Yeah, I know. But I like to occupy myself with a mindless task when I'm trying to think, so I prefer to do it myself. Or, at least, leave it to be done when next I have an actually hard problem rather than the routine nothingness that is 95% of all programming. In any language.

bamccaig

Mmmmmz, automatic. :P

func! DeleteTrailingWS()
  exe "normal mz"
  %s/\s\+$//ge
  exe "normal `z"
endfunc

autocmd BufWrite * :call DeleteTrailingWS()

[1]

ReyBrujo

My only obsession, which I've been trying desperately to fight for years, is that I hate otherwise completely empty lines that have white space on them.

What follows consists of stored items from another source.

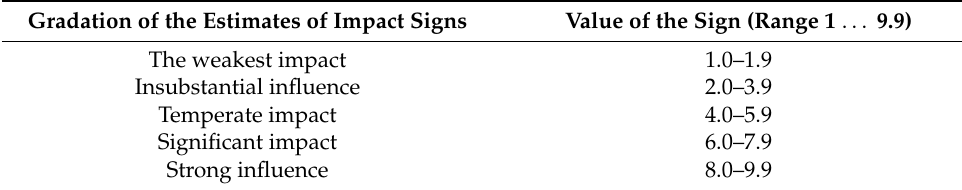
Table 4. Gradation of the qualitative estimates of the signs of impact on setting the R&D product price 1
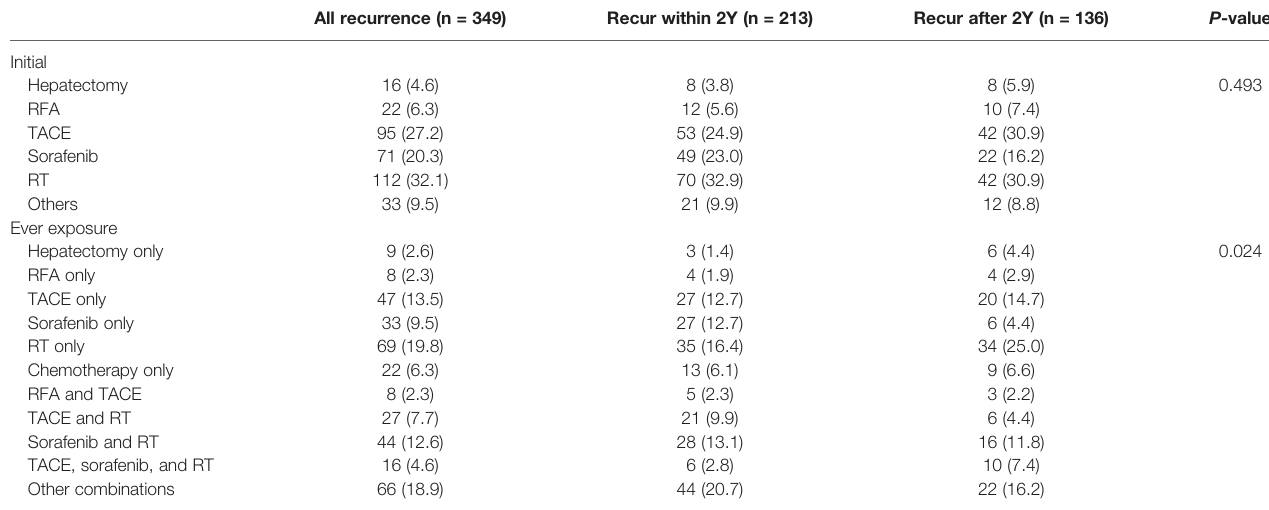
TABLE 3 | Summary of HCC treatment modalities after transplantation in patients with post-transplant recurrence. All recurrence (n = 349) Recur within 2Y (n = 213) Recur after 2Y (n = 136)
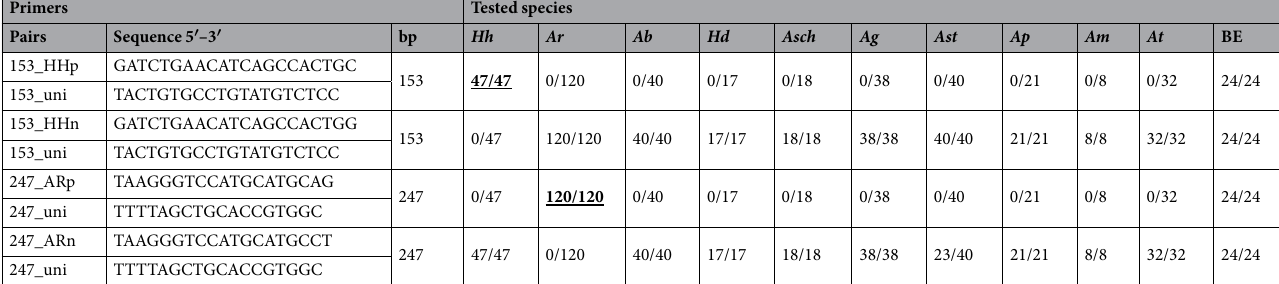
Table 1. Primers developed for identification of Huso huso and Acipenser ruthenus and validation tests of all primer pairs performed on nine sturgeon species and bester, hybrid of H . huso and A . ruthenus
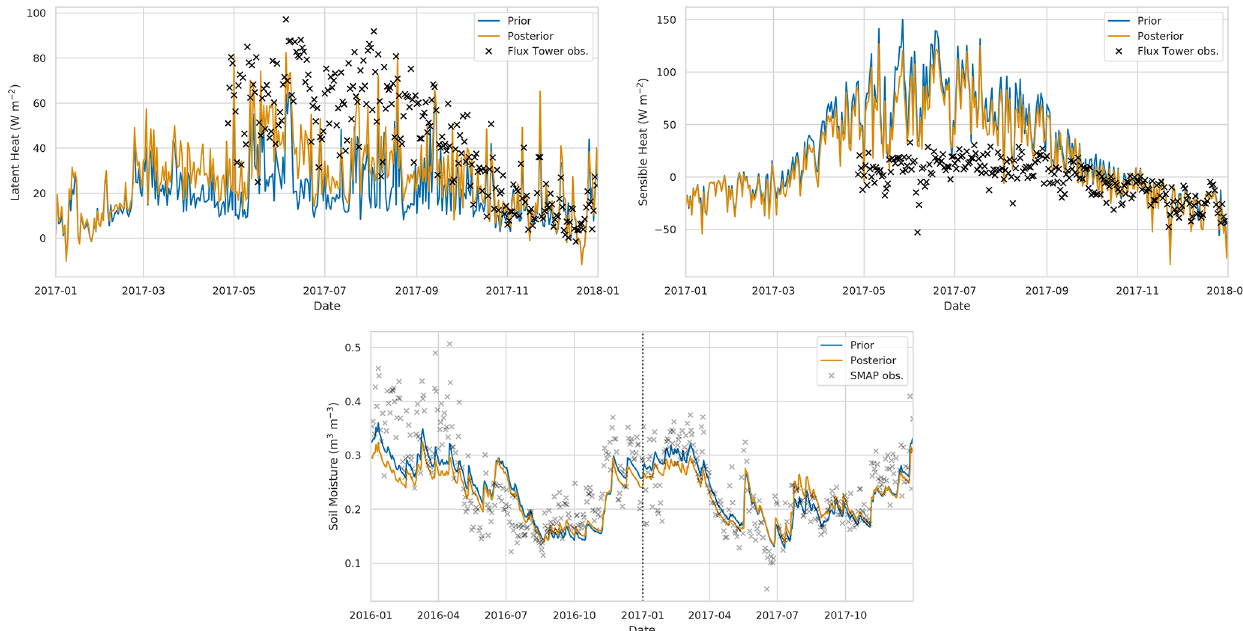
Figure 16. Time series of heat flux variables and soil moisture at Great Fen flux tower site. Black crosses: flux tower observations, grey crosses: SMAP observations for closest 9km pixel, blue line: prior JULES estimate for closest 1km grid cell, orange line: posterior JULES estimate for closest 1km grid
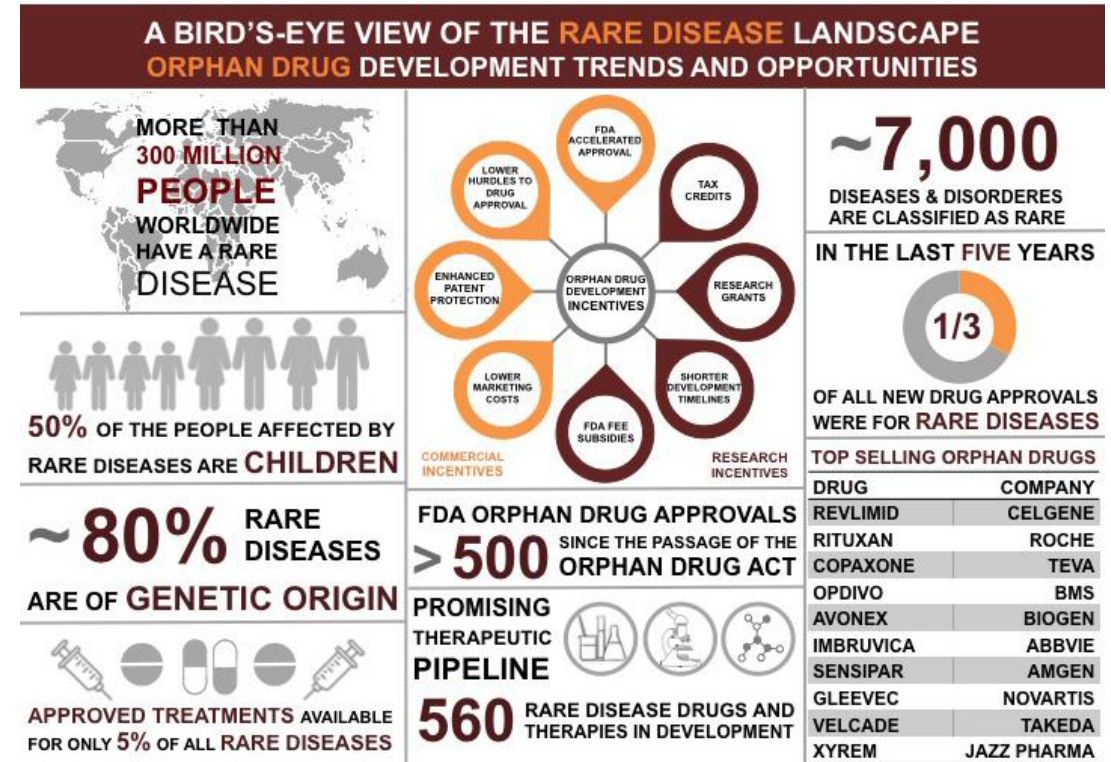
Figure 1. Opportunities and Challenges in developing orphan drugs to prevent, diagnose and treat rare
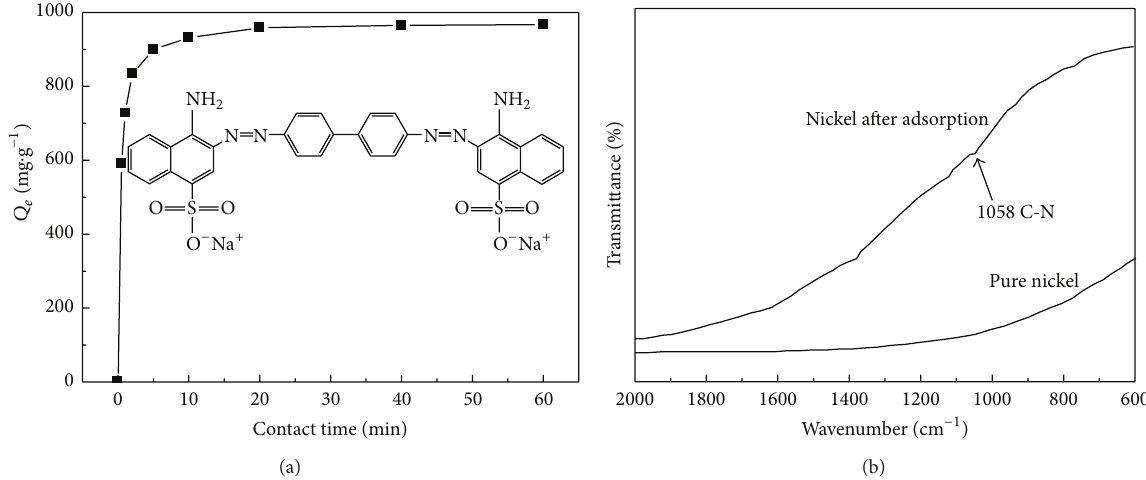
Figure 3: (a) Curve of adsorption capacities of Ni nanoparticles for CR and (b) FT-IR spectra of Ni nanoparticles before and after adsorption. Inset is the molecular structure of CR.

My only one is deleting the lonely { after opening a block or function. Poor {, don't you see it is sad there alone?

Thomas Harte

So you prefer:

if(a){

to:

if(a)
{

then? Because you know you shouldn't just delete the opening curly braces?

ReyBrujo

Snap, that is why it didn't compile! :P

Neil Walker

I just wish for a day when we live in a equal and happy world that can have a standard for newlines across systems (\r\n or \n).

bamccaig

That would be an interesting compulsion. Broken code. Your team would be committing working code to the repository and you'd be breaking it syntactically and committing that. :P

Thomas Fjellstrom

My only obsession, which I've been trying desperately to fight for years, is that I hate otherwise completely empty lines that have white space on them. One of my standard brain unengaged tasks when I'm thinking about a real problem is to go through source files and kill them by hand. I don't know why.

Kate has a check box to enable the auto removal of such things on save.

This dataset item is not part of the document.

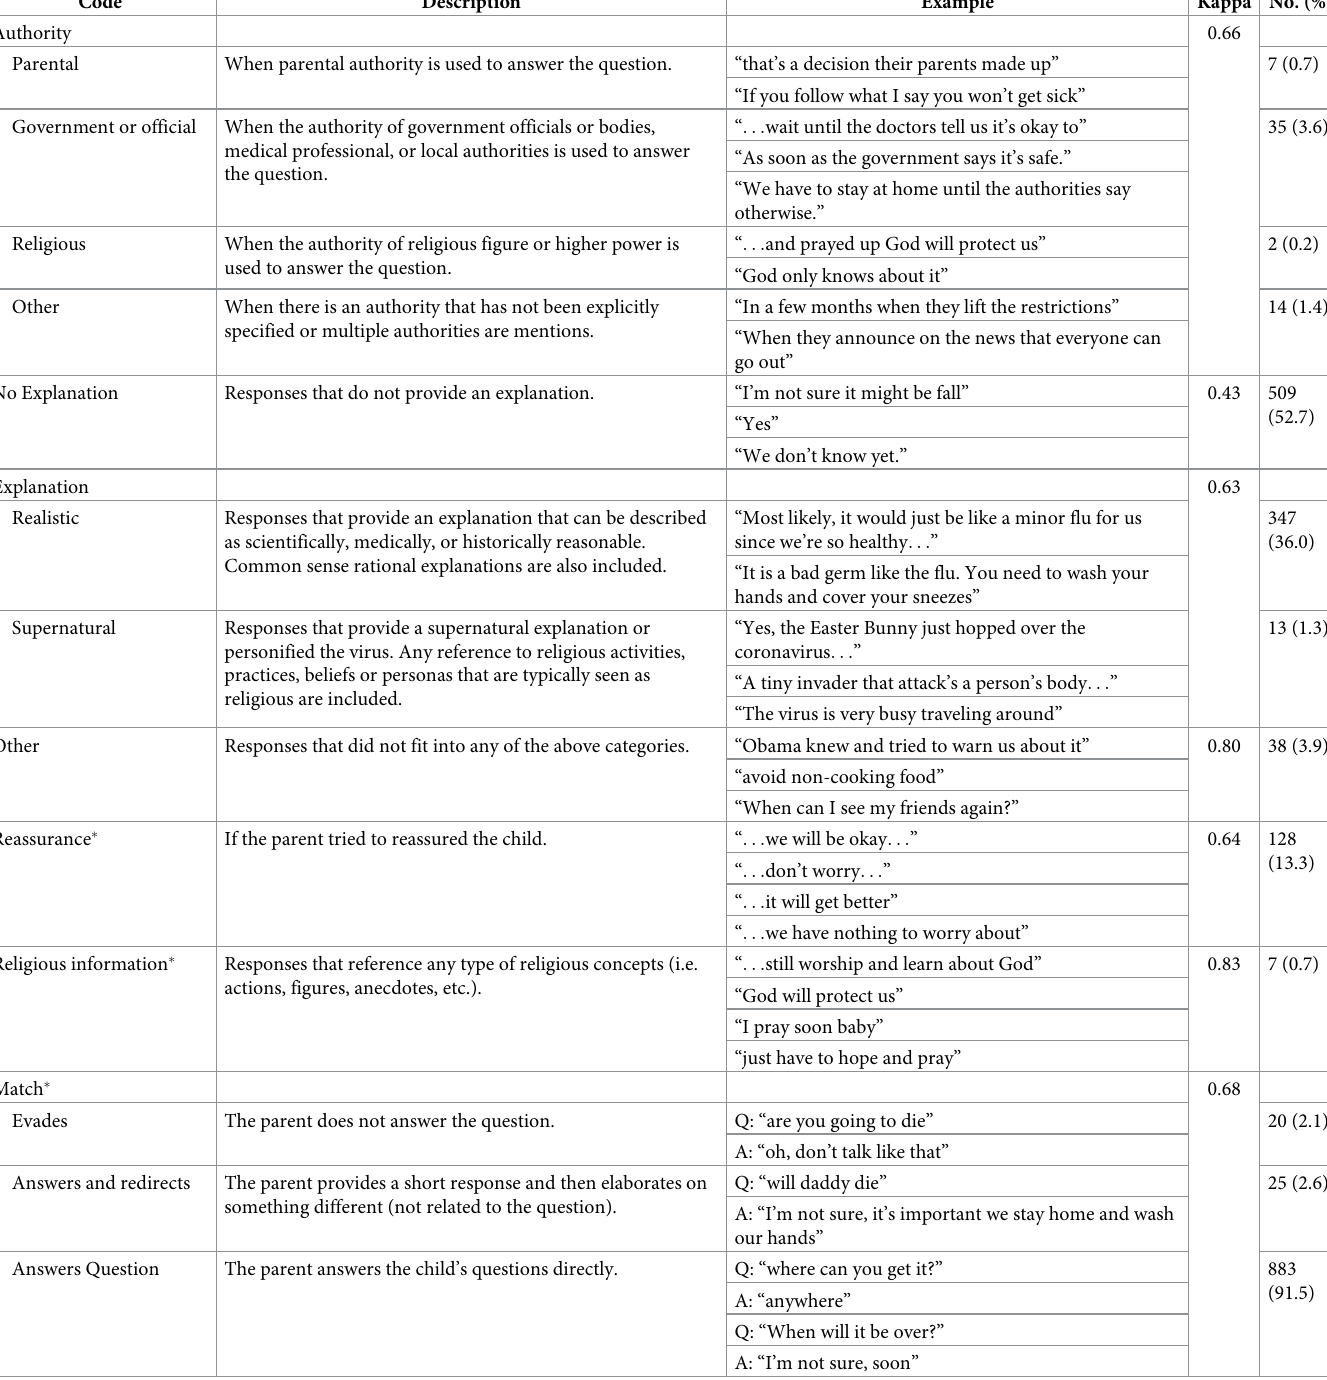
Table 4. Coding of parent’s responses to reported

Mind you I couldn't use it when I was working on allegro, it messed up the patches too much ::)

Matthew Leverton

I thought this would be about Windows Live Spaces.

GullRaDriel

The owner of allegro.cc just derailed a thread in his own forum. I just can't think that is the first time he use that technique.

;D

Neil Walker

I agree GullRaDriel. I vote we veto allegro.cc and hang out at the sdl website.